Swansea City manager Graham Potter has already proven to be a very flexible and adaptable football coach who doesn’t appear to follow the standards many others follow.
Standards such as an established first-team, a favoured formation and style of play – consistency being the key but it’s almost as if the 43-year-old has torn up the football manager textbooks and instead he’s doing it all his own way – the Graham Potter way.
Does he know his strongest XI? Does he need to know? Does he have a preferred formation with this particular group of players? He doesn’t appear to as he’s already used four different systems already.

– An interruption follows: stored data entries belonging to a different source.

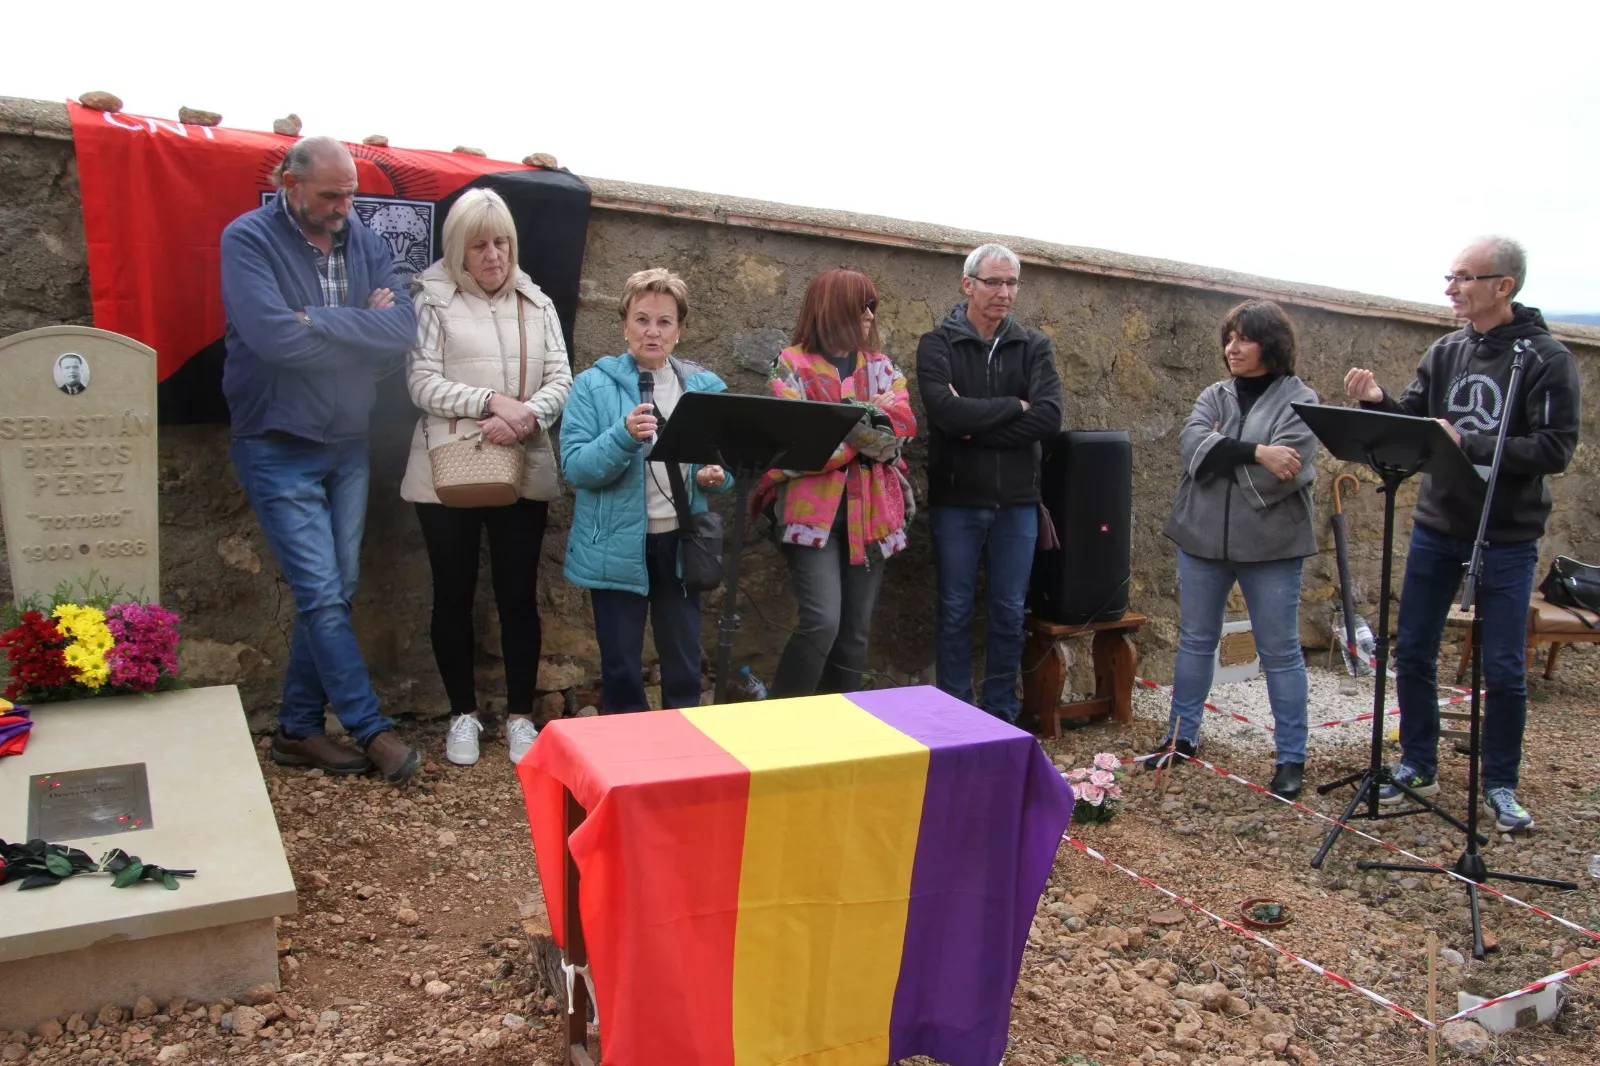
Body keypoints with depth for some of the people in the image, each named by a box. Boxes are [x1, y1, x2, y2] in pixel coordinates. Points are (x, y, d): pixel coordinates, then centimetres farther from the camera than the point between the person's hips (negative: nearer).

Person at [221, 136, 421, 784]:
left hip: (348, 446, 5)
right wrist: (360, 326, -13)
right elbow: (274, 336, -25)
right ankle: (372, 729, 5)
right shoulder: (248, 239, -9)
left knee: (334, 594, 8)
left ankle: (298, 730, 20)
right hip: (279, 450, -5)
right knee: (323, 596, -6)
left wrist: (315, 321, -16)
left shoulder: (364, 244, 5)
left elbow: (402, 330, -9)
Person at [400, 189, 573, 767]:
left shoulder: (537, 304, 10)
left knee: (518, 595, 6)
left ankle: (520, 715, 19)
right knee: (454, 595, 8)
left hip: (523, 472, 2)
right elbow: (422, 383, -8)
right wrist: (492, 401, -21)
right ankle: (463, 714, 23)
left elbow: (560, 379, 3)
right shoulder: (434, 302, 0)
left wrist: (525, 417, -17)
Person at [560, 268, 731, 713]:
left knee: (684, 658, 15)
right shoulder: (594, 384, -5)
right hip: (617, 544, -2)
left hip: (681, 541, 3)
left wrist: (717, 476, -12)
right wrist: (624, 437, -28)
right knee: (621, 663, 10)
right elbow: (575, 467, -12)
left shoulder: (706, 387, 4)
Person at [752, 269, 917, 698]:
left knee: (856, 631, 9)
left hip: (869, 514, 5)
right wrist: (870, 421, -11)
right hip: (814, 511, -5)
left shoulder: (882, 366, 13)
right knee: (822, 622, -16)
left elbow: (902, 422, -4)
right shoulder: (793, 365, -2)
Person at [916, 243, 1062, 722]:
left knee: (1010, 614, 9)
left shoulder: (1034, 346, 6)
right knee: (955, 613, 6)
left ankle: (1002, 716, 22)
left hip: (1016, 503, 2)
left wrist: (975, 426, -16)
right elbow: (946, 412, -19)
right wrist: (1012, 407, -11)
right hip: (955, 501, -2)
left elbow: (1049, 416, -11)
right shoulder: (937, 344, -1)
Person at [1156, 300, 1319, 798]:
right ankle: (1181, 737, 28)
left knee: (1280, 652, 5)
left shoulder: (1300, 399, -5)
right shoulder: (1214, 396, 8)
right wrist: (1254, 452, -21)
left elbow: (1282, 473, -19)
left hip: (1270, 544, -4)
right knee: (1195, 642, 14)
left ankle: (1291, 758, 15)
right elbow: (1191, 443, -12)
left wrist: (1219, 453, -11)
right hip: (1202, 537, 4)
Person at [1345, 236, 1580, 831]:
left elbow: (1556, 449, -18)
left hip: (1507, 540, -4)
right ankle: (1418, 766, 26)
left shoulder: (1546, 359, -11)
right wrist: (1377, 403, -17)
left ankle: (1500, 786, 21)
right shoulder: (1446, 353, 3)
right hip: (1436, 529, 5)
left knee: (1503, 669, 4)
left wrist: (1468, 443, -26)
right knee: (1412, 652, 10)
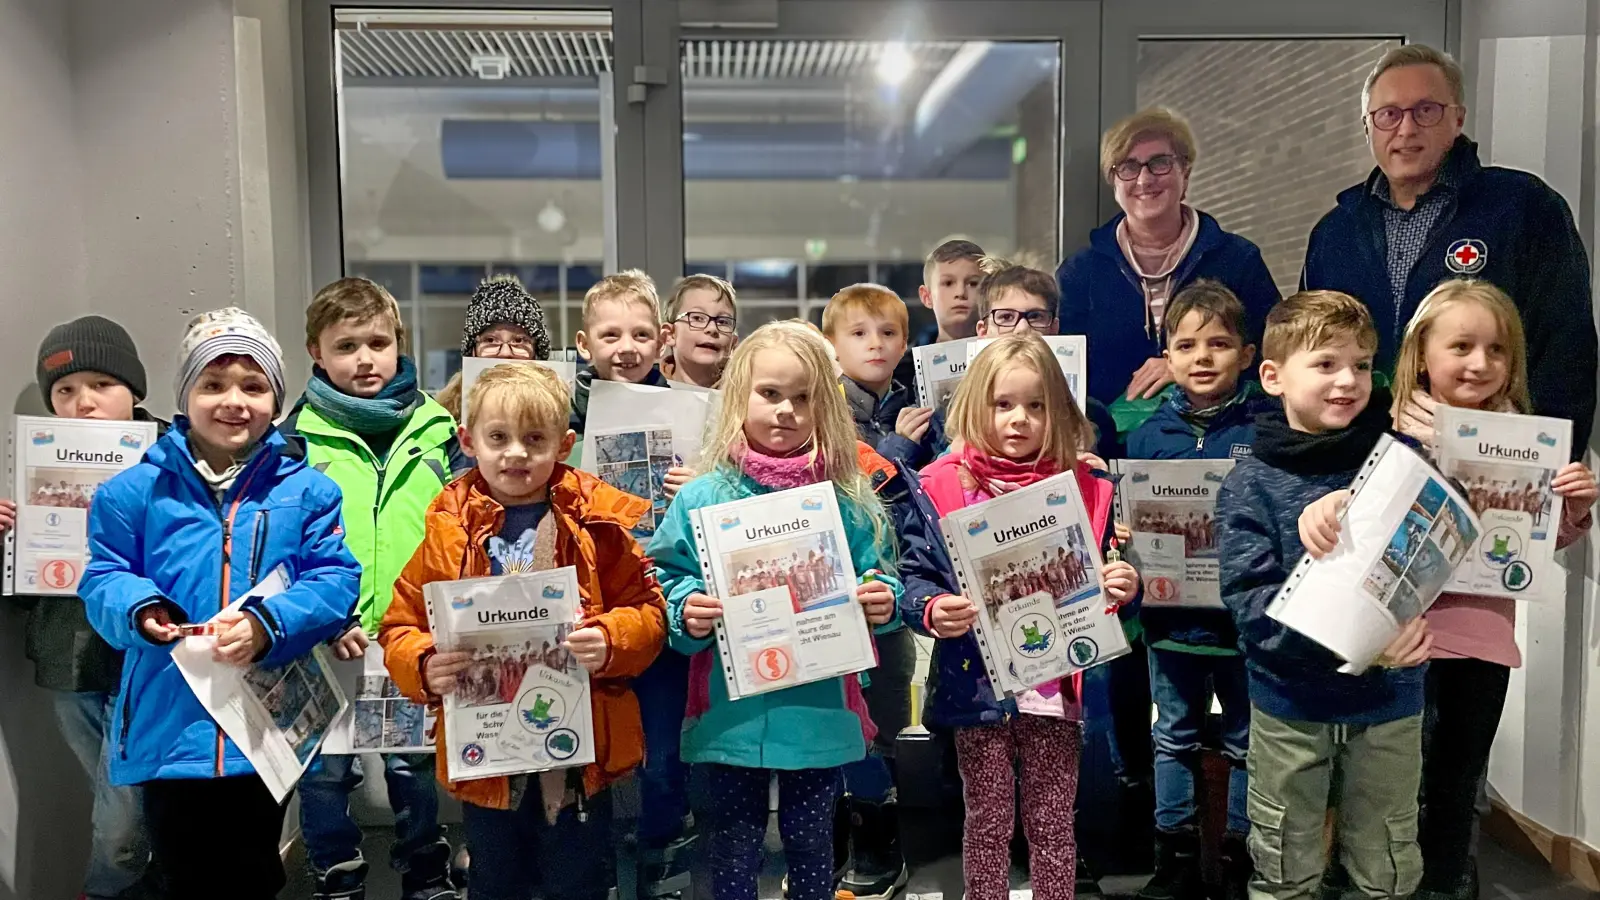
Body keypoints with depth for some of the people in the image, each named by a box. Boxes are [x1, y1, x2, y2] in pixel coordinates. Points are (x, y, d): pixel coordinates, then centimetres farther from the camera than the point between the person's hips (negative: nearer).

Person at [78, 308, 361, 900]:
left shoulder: (307, 490, -2)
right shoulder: (137, 491, 1)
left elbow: (334, 581, -8)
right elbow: (104, 578, 3)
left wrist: (266, 624, -24)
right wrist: (139, 609, -19)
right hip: (168, 728, 1)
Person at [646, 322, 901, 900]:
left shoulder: (846, 498, 0)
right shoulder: (704, 497, -4)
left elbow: (879, 578, 6)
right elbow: (667, 580, -1)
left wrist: (883, 600, -14)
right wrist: (687, 612, -20)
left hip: (819, 712, 1)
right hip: (731, 711, -1)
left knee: (810, 840, 17)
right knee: (735, 843, 14)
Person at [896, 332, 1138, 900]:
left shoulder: (1086, 490, 3)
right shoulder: (941, 488, -4)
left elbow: (1102, 585, 11)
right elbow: (914, 576, -4)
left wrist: (1123, 588, -10)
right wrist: (932, 610, -23)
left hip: (1057, 688, 1)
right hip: (977, 688, -1)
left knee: (1052, 826, 14)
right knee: (987, 823, 14)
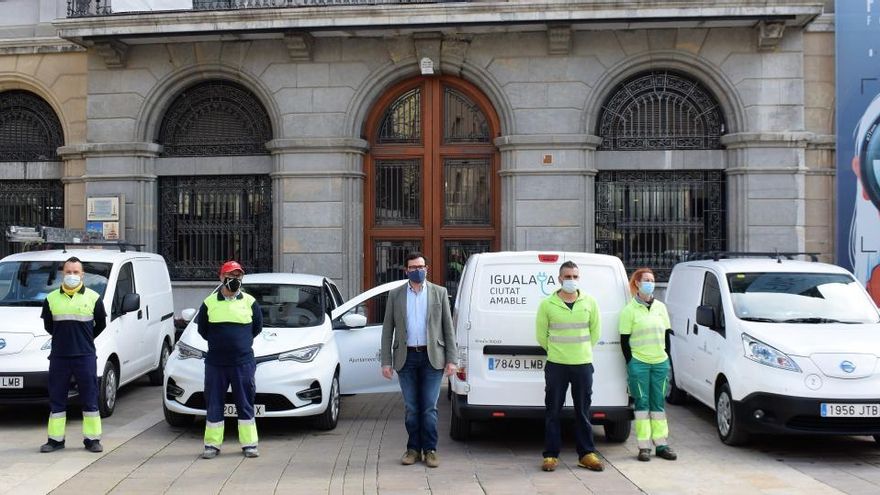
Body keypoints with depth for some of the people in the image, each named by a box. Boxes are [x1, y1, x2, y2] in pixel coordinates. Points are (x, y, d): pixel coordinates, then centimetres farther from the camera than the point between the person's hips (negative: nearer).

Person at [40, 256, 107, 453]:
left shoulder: (93, 298, 1)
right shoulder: (51, 298, 5)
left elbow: (101, 324, 10)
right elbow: (48, 325, 15)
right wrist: (64, 339, 12)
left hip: (85, 356, -2)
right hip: (59, 356, 2)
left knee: (89, 398, 1)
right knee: (56, 399, 6)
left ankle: (92, 439, 8)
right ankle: (55, 439, 15)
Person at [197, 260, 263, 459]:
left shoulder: (250, 302, 3)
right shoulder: (209, 303, 3)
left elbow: (257, 327, 14)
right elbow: (202, 329, 13)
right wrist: (218, 342, 10)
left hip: (243, 362, 0)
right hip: (215, 363, 0)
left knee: (245, 404, 4)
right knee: (214, 404, 5)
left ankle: (249, 444, 12)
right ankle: (212, 444, 14)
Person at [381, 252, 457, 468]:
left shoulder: (439, 293, 5)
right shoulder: (395, 295, 7)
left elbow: (448, 327, 4)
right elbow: (387, 330, 7)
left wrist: (451, 359, -3)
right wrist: (386, 361, 0)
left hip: (432, 357, -1)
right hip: (406, 357, 1)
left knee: (429, 408, 0)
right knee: (411, 408, 7)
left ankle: (430, 450, 10)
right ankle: (413, 449, 17)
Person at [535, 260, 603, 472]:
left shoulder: (590, 303, 4)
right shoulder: (547, 304, -2)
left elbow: (595, 331, 14)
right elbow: (541, 334, 6)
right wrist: (556, 350, 10)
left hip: (583, 364, 1)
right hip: (556, 365, -1)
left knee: (583, 411, 7)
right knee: (552, 411, 2)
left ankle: (586, 454, 16)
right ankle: (551, 455, 10)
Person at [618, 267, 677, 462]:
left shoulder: (660, 307, 12)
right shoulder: (629, 310, -2)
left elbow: (667, 334, 16)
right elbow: (624, 340, -3)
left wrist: (667, 358, 9)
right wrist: (630, 362, -7)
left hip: (660, 362, 4)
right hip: (638, 363, -4)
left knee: (658, 403, 8)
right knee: (642, 403, -1)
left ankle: (661, 444, 13)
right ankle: (644, 447, 3)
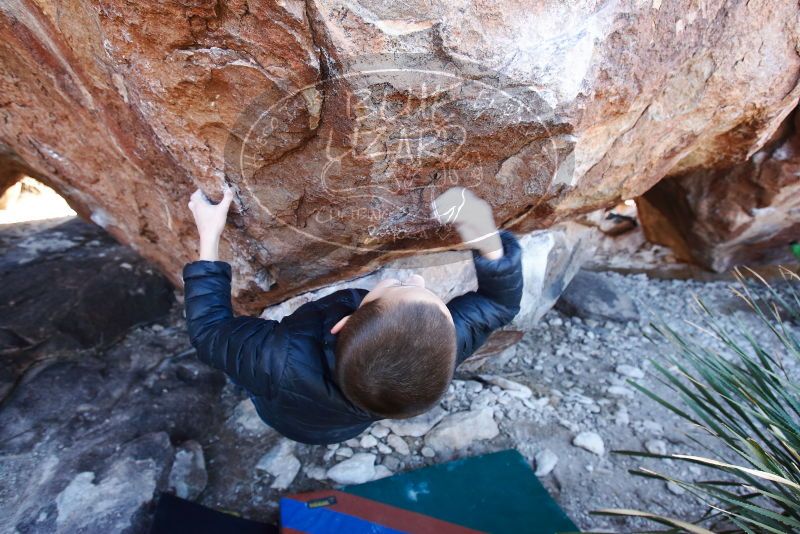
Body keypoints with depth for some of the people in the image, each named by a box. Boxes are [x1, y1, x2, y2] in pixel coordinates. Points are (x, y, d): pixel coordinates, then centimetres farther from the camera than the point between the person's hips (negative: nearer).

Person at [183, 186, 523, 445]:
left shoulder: (280, 364, -50)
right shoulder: (435, 360, -43)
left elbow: (207, 331, -28)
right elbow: (500, 302, -24)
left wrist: (209, 237, -25)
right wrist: (489, 242, -44)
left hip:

He’s chopped and changed things around pretty much in every game so far and some managers would be questioned as to whether they know exactly what they’re doing. We all remember – and would rather forget Bob Bradley’s brief spell here and how he changed things every game without a first clue of what he was trying to do. Potter has done the same but it’s so obvious that his coaching abilities and his skills in getting information across to the players are far superior in every way.
So far, Potter has shown excellent flexibility and tactical nous. He’s adapted his tactics for each game and he’s been quick to drop certain ideas that just haven’t proved effective. That’s now his own fault. He wanted and did adopt wingers to play a high line earlier in the season – playing quick and direct balls to these outlets to create quick counter-attacks. But with the form of Barrie McKay barely lasting two games – Asoro too and Montero’s injury – Potter has quickly switched things up.
The narrow 1-0 loss away at Stoke City when we were coincidentally up against Ryan Woods – a player we targeted to help us implement a possession-based game – saw us adopt that style of play in its true form for the first time this season. The performance saw us achieve over 80% passing accuracy for the first time this season, as well as almost 500 attempted passes. We then went on to achieve higher numbers in each of the three following games.
Possession is also increasing steadily since that Stoke game. Prior to the Stoke game we’d only managed 50%-plus possession in two games out of 7, but now we’ve achieved that in each of the last three matches.
At Wigan on Tuesday night, the Swans produced arguably their best 45 minutes of football this season but whilst their defensive performances are spot on, they still need to show big improvements in front of goal.